So, you want to improve your Google Ads campaigns? Enter Google Ads Campaign Experiments, or ACE for short. ACE is a feature that helps you measure the impact of potential changes before applying them to a campaign. When used properly, it does this as a vehicle for A/B testing.
As we discussed in our previous post, A/B testing is essentially a process applying basic scientific principles to digital advertising. Following the first things we learned in elementary school science, this is achieved by comparing two versions of a campaign wherein all variables but one are controlled, and it’s the effect of this manipulated variable that’s being measured.
An A/B test begins by establishing a clear question and resulting objective that the test’s outcome should answer. For example, “Will a different landing page outperform the first landing page?” or “Will changes in the ad copy outperform the original ad copy?” Also important is establishing which key performance indicators (KPIs) you’ll use to determine the definition of “outperform.” Whichever KPIs you choose will depend what your objective is for this campaign — for example, a campaign trying to increase conversions would probably be primarily measuring, well, conversions, whereas a campaign trying to increase people’s awareness or consideration of a brand would be better served with a different KPI like impressions, clicks, site engagement, or numerous others.
And again, the most important thing to remember: Other than the single manipulated one, control your variables!
A Big Ol’ Guide to the Google Experiment Process & Settings
The first part of beginning a Google Ads experiment is to create a draft. This is a duplication of a pre-existing campaign that allows you to easily make your variable change and submit as an experiment.
After creating your draft and defining the manipulated variable, you’ll select your start and end date. Google recommends no shorter than four to six weeks for experiments testing bid strategy, since it takes the system a while to learn how to best optimize your bids. And even if you’re conducting an experiment based on creative factors like ad copy or image ads, it’s important to remember they must go through an approval period. Usually, that should take no longer than a day, but it’s worth factoring into the schedule.
Once the start and end dates are determined, you’ll decide on your experiment split. This is where you define how the daily experiment budget will be split between the A and B variations. Per Google, it’s best to stick with a 50/50 budget split as the quickest way to achieve statistically significant results. Along with the budget split, there’s the split options to decide on. These options are search-based or cookie-based. Search-based experiments allow search queries to be evenly split between A/B variations. This carries the risk that a user sees both the A and B variations if they search for the terms multiple times, which could influence their behavior around one of the versions and make data less accurate. Cookie-based experiments, meanwhile, use your remarketing lists to prevent the same user from seeing both the A and B versions of your ad. Intuitively, this means the resulting data can be more accurate. Google generally recommends a cookie-based approach for this reason.
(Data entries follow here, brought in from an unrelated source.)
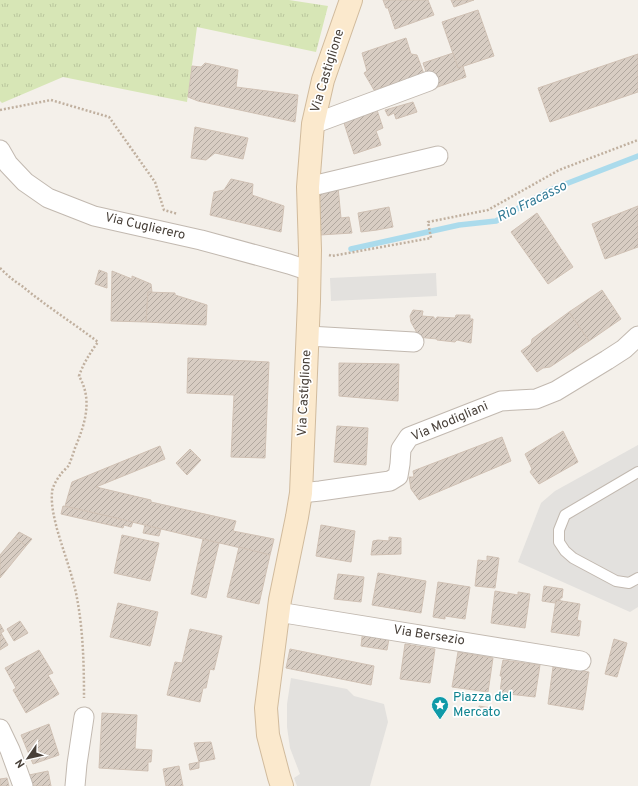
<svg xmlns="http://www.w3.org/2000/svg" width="638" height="786" viewBox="0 0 638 786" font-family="Overpass,sans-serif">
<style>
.grass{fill:url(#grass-tufts)}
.parking{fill:#e3e1de}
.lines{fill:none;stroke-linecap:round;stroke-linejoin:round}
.stream{stroke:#abdbec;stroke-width:5.5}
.building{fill:url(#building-hatch);stroke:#d0c1b4}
.lane-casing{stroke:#c2b9b0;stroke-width:12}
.street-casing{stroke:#c2b9b0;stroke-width:21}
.secondary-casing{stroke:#d1bb9d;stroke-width:24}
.path{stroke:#c0b09f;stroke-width:2.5;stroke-dasharray:2 2;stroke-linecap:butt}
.lane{stroke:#fff;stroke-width:10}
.street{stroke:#fff;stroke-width:19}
.secondary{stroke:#fbe9cd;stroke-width:22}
.labels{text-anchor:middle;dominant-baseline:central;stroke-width:3.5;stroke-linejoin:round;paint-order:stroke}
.street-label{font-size:13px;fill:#484039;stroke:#fff}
.culture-label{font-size:13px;fill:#0d838f;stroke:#fff;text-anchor:start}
.water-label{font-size:14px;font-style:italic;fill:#327b96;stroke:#fff}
</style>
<defs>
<pattern id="grass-tufts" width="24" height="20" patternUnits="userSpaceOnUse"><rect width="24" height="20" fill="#d7e6b6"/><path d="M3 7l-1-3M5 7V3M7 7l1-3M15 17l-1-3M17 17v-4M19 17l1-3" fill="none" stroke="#bac69d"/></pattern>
<pattern id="building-hatch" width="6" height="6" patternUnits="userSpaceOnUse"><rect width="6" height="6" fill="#d8cdc3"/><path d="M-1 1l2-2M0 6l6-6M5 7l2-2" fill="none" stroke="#b1a89f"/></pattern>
</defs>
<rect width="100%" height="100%" fill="#f4f0ea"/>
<polygon class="grass" points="0,0 289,0 328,6 316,52 197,27 187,102 63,77 2,103 0,101"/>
<g class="parking">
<polygon points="436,273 437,296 331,301 330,278"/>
<polygon points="638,445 638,607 630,612 518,562 541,503 555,491"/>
<polygon points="291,678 347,689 354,696 384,704 388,722 370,786 297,786 294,778 300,774 290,748 287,727 287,704"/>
</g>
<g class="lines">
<polyline class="stream" points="351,249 459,225 496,221 550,190 638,156"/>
</g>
<g class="building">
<polygon points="383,0 428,0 434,15 395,29 388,8 386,8"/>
<polygon points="451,0 474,0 454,7"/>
<polygon points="478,10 494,56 458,68 442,22"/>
<polygon points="406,38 411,54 417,55 424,74 374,90 364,73 367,71 362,53"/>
<polygon points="453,53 458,68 463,66 466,77 432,89 423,63"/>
<polygon points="638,54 638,92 550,122 538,88"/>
<polygon points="205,63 238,70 236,87 298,95 295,122 198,101 188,97 192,66 201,67"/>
<polygon points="413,102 417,112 396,119 394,113 388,116 385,110"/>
<polygon points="377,110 383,128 376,131 381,145 354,154 344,123"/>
<polygon points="195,127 248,138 243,159 215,153 206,160 191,158"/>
<polygon points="231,179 253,184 252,195 284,206 281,232 210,215 214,192 224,190"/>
<polygon points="338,187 341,218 349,217 352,233 320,235 314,192"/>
<polygon points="638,206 638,247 605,259 592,224"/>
<polygon points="389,207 393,227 377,230 361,232 358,213"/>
<polygon points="537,213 573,267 548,284 511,232"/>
<polygon points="99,270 107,273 107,288 95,284"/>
<polygon points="112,271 132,279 132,276 151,284 152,292 148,292 146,322 111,321"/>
<polygon points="602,290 621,319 589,341 569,312"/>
<polygon points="148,292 175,293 175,295 207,305 206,325 146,322"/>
<polygon points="413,310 423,311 422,316 434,317 434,319 436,319 437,317 455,318 456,315 470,315 470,319 473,319 471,343 457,340 455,342 437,340 437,339 417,337 416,331 411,322 410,316"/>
<polygon points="569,312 589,341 550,367 543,368 537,372 521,351 531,344 532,339"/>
<polygon points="188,358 269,362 265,458 231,457 234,395 187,393"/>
<polygon points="339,363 399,364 398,401 339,396"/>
<polygon points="337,426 368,428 366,465 334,462"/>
<polygon points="563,431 578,462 539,484 530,472 532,469 525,454"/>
<polygon points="502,437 511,461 419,500 411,489 409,477 414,477 413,471"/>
<polygon points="160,446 165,459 96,487 151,500 151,502 236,521 233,531 274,539 270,555 65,506 72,482"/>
<polygon points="190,449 201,460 187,475 176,463"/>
<polygon points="63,506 90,512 133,522 131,527 124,525 123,528 61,514"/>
<polygon points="145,525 161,529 159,536 143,533"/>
<polygon points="321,525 355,531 351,562 316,556"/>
<polygon points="19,532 32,539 26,546 15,537"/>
<polygon points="122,535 159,543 150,581 114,573"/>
<polygon points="15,537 26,546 0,578 0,555"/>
<polygon points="389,537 401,538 401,554 371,555 373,541 378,540 389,541"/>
<polygon points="203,539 219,543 206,598 191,594"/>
<polygon points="239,547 270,555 259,604 227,597"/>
<polygon points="487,556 499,558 495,588 475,586 478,560 487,561"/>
<polygon points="378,573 426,581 421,613 372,605"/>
<polygon points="338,574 364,577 361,602 334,599"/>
<polygon points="438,582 470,587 465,619 445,616 445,619 433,617"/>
<polygon points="544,586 563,589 562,598 560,598 560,601 556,600 555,603 542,601"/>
<polygon points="495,591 518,595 518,592 530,594 525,628 491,623"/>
<polygon points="556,600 580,604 577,620 581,621 579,636 551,632"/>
<polygon points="118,603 158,612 150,646 110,637"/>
<polygon points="20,621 28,633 14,641 7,629"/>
<polygon points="0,624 4,631 1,633 8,645 0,650"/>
<polygon points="190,629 222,636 214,670 210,669 206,688 203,688 200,702 167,695 175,662 182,663"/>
<polygon points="363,629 390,633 387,650 361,646"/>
<polygon points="614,639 627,643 617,677 605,674"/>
<polygon points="405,644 435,649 430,683 400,679"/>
<polygon points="290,649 374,666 371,685 286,668"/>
<polygon points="39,650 53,673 48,675 59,694 26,713 13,690 16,688 5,668"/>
<polygon points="458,652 493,658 488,692 452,687"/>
<polygon points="503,660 540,665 535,697 500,693 502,676 500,676"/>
<polygon points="553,667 589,672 583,710 548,704"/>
<polygon points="479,706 491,708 490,713 479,711"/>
<polygon points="102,713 137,715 135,749 152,750 151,762 148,762 148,771 99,768"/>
<polygon points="49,724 59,755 33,764 21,735"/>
<polygon points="211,742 215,759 199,762 194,743"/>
<polygon points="199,762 199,768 190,770 189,764"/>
<polygon points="179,766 183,786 166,786 163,769"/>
<polygon points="48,771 51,786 31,786 29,775"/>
<polygon points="7,778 9,786 0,786 0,779"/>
</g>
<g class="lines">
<defs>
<polyline id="lane" points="638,472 565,515 559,530 559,542 565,551 573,558 616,581 629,583 638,578"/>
<g id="street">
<polyline points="313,124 429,81"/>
<polyline points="0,150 8,164 25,182 48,198 94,216 201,240 289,264 310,271"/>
<polyline points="308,187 438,156"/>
<polyline points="308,336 414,342"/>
<polyline points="301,493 320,491 390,481 398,476 400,464 401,449 409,437 501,401 536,399 556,391 607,360 624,349 638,336"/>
<polyline points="278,612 581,661"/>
<polyline points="0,729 10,750 22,783 23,786"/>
<polyline points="75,786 77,764 84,717"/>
</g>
<polyline id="secondary" points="282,786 279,777 268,735 266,708 280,600 297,517 301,493 309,301 310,250 308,187 313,124 323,80 351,0"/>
</defs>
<use href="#lane" class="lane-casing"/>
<use href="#street" class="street-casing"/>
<use href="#secondary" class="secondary-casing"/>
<g class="path">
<polyline points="0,110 51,100 109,117 155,182 164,210 178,214"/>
<polyline points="329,255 332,256 431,238 428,222 488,210 559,170 638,140"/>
<path d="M0,268C7,275 14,281 22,286C46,306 73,323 98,342C90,353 83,364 79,376C93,400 85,424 75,448C73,454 71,460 69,465C67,468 63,471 61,474C57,479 52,487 52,493C51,505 54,517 57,529C63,550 71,571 76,593C83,627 84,663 84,698"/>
</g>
<use href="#lane" class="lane"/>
<use href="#street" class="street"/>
<use href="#secondary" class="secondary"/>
</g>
<defs>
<symbol id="sight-pin" viewBox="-11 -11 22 30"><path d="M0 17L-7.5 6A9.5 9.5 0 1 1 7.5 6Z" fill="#0f9aa8" stroke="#fff"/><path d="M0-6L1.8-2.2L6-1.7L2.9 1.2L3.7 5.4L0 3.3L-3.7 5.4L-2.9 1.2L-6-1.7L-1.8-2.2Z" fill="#fff"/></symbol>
</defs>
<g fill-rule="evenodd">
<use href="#sight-pin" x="430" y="695" width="20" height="27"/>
</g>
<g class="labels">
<g class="street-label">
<text transform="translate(328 71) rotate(-73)">Via Castiglione</text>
<text transform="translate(145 227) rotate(13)">Via Cuglierero</text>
<text transform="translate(305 393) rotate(-87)">Via Castiglione</text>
<text transform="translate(450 422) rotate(-23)">Via Modigliani</text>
<text transform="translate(429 636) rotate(9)">Via Bersezio</text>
</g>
<g class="culture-label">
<text x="453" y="698">Piazza del<tspan x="453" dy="15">Mercato</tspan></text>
</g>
<g class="water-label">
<text transform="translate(532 202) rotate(-26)">Rio Fracasso</text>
</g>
</g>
<g transform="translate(28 758) rotate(236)" stroke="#ffffff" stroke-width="3" paint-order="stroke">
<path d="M0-3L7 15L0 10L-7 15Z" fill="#484039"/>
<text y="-6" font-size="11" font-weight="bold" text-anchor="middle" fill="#484039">N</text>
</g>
</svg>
During the campaign experiment and once it’s over, you’ll be able to view statistically significant data metrics at the top of the experiments campaign section. This way, you can gain an easy and accurate understanding of the performance of a campaign update.
Ways to Experiment
When it comes to variables to test, there’s no “right” one. This is because different campaigns have different objectives and relative weaknesses upon which to be improved. There are, however, some common choices. Here are some of them:
Testing bid strategy is where you control all the creative aspects so the ads appear and link to the same destination but are powered differently — for example, manual CPC versus target CPA. Like we mentioned earlier, bid strategy experiments require at least four to six weeks to see statistically significant results since the algorithm learning period takes time for Google Ads software to optimize bidding.
Similarly, you can experiment with bid or scheduling adjustments. This is to find out if ad performance is affected by time-based or bidding factors. For example, what happens if you only run ads during a certain time of day, or bid higher for high-converting terms? These kind of variables are about determining how to use your input resources as efficiently as possible to decrease your cost per acquisition (or other cost rate metrics).
Otherwise, the likely first variables that come to mind are for creative variations. This can be a change in ad copy, imagery, or other visual factors. The reasoning behind this kind of experiment is pretty self-explanatory; will changing wording or other creative factors improve our campaign’s performance?
Adjacent to creative variations in the ad itself is variations in landing pages. This isn’t actually about creative distinctions, but rather if linking an ad to a different established landing page leads to better results.
Lastly are changes to ad group structure, keywords, and match type. This is pretty straightforward; while your KPIs obviously would vary depending on your campaign objectives, whichever you choose can be measured in relation to new keywords, ad groupings, or match type variations.
Overall, running frequent campaign experiments will help you get the most out of them. They’re a good way of gaining valuable insight into how people engage (or don’t) with your digital advertising and give you a foundation on which to improve your performance. Successful online marketing is fueled by attentiveness and curiosity — A/B testing gives you a vessel to engage those attributes and subsequently get more out of your efforts.